Skip to content

Post-join method execution

There is a method decorator for specifying that a node instance method can only be executed once other nodes have been joined to the node.

For example, using the cust.csv and orders.csv datasets from prior examples, let's say we want to compute the difference between an order date and the signup date of the customer. In this case we need the timestamp of the order and the timestamp of the customer.

# In the node definition of the customer
# specify this dependency
from graphreduce.node import GraphReduceNode
from graphreduce.context import method_requires

class CustomerNode(GraphReduceNode):
    def do_filters(self):
        pass
    ...
    ...

    @method_requires(nodes=[OrderNode])
    def do_post_join_annotate(self):
        self.df[self.colabbr('signup_order_diff_seconds')] = self.df.apply(
            lambda x: (x['ord_ts'] - x[self.colabbr('signup_date')]).total_seconds(),
            axis=1
        )

By using the method_requires decorator we've told graphreduce that the CustomerNode.do_post_join_annotate method can only be executed once the OrderNode has been joined.

There are cases where we need multiple child nodes' data merged to a parent node before certain operations can be executed, such as annotations and filters.
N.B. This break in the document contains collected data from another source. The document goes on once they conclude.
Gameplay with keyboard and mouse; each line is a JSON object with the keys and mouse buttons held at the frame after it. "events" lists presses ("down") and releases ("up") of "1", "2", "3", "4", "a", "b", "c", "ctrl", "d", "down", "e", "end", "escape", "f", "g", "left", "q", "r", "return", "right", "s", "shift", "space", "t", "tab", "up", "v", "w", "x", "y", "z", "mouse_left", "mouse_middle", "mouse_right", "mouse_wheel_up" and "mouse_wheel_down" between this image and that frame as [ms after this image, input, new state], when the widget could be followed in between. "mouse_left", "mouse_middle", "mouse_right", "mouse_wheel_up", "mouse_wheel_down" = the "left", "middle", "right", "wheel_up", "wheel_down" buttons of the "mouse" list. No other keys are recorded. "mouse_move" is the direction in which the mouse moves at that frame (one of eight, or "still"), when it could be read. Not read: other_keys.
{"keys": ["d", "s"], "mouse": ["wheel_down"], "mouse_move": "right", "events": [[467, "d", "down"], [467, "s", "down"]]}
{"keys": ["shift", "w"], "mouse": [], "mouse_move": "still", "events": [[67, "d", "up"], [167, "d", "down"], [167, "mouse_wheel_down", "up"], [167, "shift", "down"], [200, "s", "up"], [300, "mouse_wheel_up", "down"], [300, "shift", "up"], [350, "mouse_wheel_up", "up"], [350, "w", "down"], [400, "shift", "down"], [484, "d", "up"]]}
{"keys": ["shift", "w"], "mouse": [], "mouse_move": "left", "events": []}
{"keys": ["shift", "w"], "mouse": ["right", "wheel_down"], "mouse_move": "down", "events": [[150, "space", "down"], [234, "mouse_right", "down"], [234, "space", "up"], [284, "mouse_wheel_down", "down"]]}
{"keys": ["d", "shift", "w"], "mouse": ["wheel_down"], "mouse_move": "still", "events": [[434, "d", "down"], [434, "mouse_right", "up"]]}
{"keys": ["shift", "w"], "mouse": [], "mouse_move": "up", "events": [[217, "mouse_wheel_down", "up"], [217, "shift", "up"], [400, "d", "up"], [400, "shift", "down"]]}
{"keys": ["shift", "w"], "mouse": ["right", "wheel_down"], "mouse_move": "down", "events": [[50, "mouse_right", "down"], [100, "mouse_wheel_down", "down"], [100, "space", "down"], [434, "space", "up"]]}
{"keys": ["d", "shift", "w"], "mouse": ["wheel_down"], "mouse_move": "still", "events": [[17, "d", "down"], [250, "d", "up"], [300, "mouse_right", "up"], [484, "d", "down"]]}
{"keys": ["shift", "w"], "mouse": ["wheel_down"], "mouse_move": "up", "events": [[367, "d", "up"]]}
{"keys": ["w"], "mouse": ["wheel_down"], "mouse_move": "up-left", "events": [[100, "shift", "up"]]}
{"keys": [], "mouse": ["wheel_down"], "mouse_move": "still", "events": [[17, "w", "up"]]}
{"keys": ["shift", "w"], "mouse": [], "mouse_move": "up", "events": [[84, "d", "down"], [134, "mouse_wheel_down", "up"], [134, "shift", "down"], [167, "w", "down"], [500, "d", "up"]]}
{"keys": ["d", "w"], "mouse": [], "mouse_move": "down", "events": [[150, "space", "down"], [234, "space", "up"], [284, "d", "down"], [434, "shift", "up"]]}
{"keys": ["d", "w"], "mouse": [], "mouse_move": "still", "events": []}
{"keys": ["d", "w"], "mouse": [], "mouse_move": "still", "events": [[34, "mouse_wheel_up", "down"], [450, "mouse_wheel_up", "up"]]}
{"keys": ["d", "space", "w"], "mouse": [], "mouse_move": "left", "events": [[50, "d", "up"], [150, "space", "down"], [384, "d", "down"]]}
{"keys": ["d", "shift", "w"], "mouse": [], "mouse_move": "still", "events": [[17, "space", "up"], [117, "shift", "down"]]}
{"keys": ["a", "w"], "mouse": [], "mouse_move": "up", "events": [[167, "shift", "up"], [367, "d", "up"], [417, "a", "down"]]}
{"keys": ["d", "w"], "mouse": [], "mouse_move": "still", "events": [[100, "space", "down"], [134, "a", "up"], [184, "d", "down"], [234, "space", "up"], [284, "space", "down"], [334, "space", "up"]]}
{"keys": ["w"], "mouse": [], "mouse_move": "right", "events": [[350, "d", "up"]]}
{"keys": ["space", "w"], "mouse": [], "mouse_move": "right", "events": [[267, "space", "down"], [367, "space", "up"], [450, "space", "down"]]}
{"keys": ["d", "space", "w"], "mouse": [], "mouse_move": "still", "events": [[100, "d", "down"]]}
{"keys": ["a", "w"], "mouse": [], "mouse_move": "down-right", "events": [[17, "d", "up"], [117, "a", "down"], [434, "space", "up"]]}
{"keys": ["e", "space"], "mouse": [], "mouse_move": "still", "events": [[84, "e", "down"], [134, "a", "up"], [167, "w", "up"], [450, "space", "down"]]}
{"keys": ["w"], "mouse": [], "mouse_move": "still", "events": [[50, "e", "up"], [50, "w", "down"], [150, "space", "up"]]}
This would look like the following snippet:

class ParentNode(GraphReduceNode):
    ...

    @method_requies(nodes=[ChildNodeOne, ChildNodeThree])
    def do_post_join_filters(self):
        self.df[self.colabbr('newcol')] = self.df.apply(lambda x: f"{x['col1']}-{x['child_col']}-{x['child3_col']}", axis=1)


    @method_requires(nodes=[ChildNodeOne, ChildNodeTwo, ChildNodeThree])
    def do_post_join_filters(self):
        self.df = self.df[..]